Mas a sua convulsão política mais épica foi a Grande Revolução Cultural Proletária de 1966, lançada em resposta ao que ele via como a resistência burocrática dos seus colegas líderes ao seu absolutismo. Ele escreveu o primeiro “cartaz de grande personagem”, apelando à juventude chinesa para que se levantasse e “bombardeasse a sede” do mesmo partido que ele ajudou a fundar. Na violência e no caos que se seguiram, muitos líderes, como o presidente Liu Shaoqi e o secretário-geral do PCC, Deng Xiaoping, foram expurgados, enquanto outros – incluindo o próprio pai de Xi, o vice-primeiro-ministro Xi Zhongxun – foram lançados em intermináveis “sessões de luta”, enviados para as Escolas de Quadros do Sétimo de Maio para “retificação e reforma do pensamento”, presos ou mesmo mortos.
Certo da justeza da sua cruzada contra o que os apoiantes de Trump chamariam de “Estado profundo”, Mao publicou uma coluna no jornal Diário do Povo aconselhando que “não há necessidade de ter medo de maremotos. A sociedade humana evoluiu a partir de maremotos.”
A crença permanente de Mao no poder da resistência levou-o a celebrar o conflito. “Sem destruição não pode haver construção”, proclamou. Outro slogan alardeado da época declarava: “Mundo em grande desordem: situação excelente!”. Este impulso para perturbar ou “derrubar” a estrutura de classes da China revelou-se extremamente destrutivo. Mas Mao justificou a violência e a revolta resultantes como elementos essenciais para “fazer a revolução” e construir uma “Nova China”.

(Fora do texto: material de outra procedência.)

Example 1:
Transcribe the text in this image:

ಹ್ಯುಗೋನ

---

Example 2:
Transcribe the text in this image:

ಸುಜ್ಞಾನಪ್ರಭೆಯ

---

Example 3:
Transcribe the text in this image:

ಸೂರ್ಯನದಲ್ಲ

A administração Trump tem um apetite igualmente voraz pela perturbação e pelo caos. O CEO da Palantir, Alex Karp, cujo cofundador Peter Thiel também é um acólito de Trump, descreveu recentemente a revisão do governo dos Estados Unidos pelo novo presidente como uma “revolução” na qual “algumas pessoas terão as cabeças cortadas”. E o carrasco-chefe desta revolução parece ser a pessoa mais rica do mundo, Elon Musk.

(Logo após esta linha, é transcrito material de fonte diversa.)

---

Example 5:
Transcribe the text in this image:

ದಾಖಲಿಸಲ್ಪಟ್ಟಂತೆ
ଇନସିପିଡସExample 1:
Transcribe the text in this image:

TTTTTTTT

Apesar das diferenças óbvias, Musk lembra bastante Kuai Dafu, que foi nomeado pelo próprio Mao para liderar o movimento da Guarda Vermelha da Universidade de Tsinghua. Kuai não só trouxe o caos ao seu campus, mas também conduziu 5.000 colegas Guardas Vermelhos à Praça Tiananmen gritando slogans contra Liu e Deng, antes de tentar sitiar o complexo de liderança próximo, Zhongnanhai – tal como a própria versão de Trump dos Guardas Vermelhos fez no Capitólio dos EUA em 2021.

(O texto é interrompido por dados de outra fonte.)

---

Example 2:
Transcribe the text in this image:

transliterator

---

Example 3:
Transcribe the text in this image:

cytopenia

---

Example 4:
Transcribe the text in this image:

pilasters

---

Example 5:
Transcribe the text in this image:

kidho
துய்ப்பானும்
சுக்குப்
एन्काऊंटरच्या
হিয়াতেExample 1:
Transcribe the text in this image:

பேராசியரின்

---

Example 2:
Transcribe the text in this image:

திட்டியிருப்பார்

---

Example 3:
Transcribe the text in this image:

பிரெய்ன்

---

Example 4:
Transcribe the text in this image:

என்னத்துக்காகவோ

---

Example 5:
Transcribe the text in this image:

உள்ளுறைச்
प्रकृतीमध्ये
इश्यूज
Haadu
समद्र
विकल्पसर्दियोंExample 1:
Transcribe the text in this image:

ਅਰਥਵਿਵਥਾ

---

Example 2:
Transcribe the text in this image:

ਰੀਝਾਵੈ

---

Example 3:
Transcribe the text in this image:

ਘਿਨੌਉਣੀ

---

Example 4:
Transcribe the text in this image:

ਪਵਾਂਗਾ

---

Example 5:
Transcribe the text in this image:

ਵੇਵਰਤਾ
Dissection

Dado que Xi atingiu a maioridade durante a Revolução Cultural de Mao e foi enviado para o campo para “comer amargura” durante sete anos quando jovem, ele sem dúvida aprendeu uma ou duas coisas sobre como lidar com tal caos. Ainda assim, Xi poderá ter dificuldade em compreender plenamente que os EUA – um país que muitos chineses admiram há muito tempo, mesmo usando a expressão “a lua é mais redonda na América do que na China” – produziram agora o seu próprio grande progenitor de turbulência de cima para baixo.
Trump pode não ter as competências de Mao como escritor e teórico, mas possui o mesmo instinto animal para confundir os adversários e manter a autoridade, sendo imprevisível ao ponto da loucura. Mao, que teria saudado a catástrofe que agora se desenrola na América, deve estar a olhar para baixo do seu paraíso marxista-leninista com um sorriso, pois o vento Leste pode finalmente estar a prevalecer sobre o vento Oeste – um sonho que ele esperava há muito tempo.
Orville Schell é diretor do Centro de Relações EUA-China da Asia Society, é coeditor (com Larry Diamond) de Influência Chinesa e Interesses Americanos: Promovendo o Engajamento Construtivo.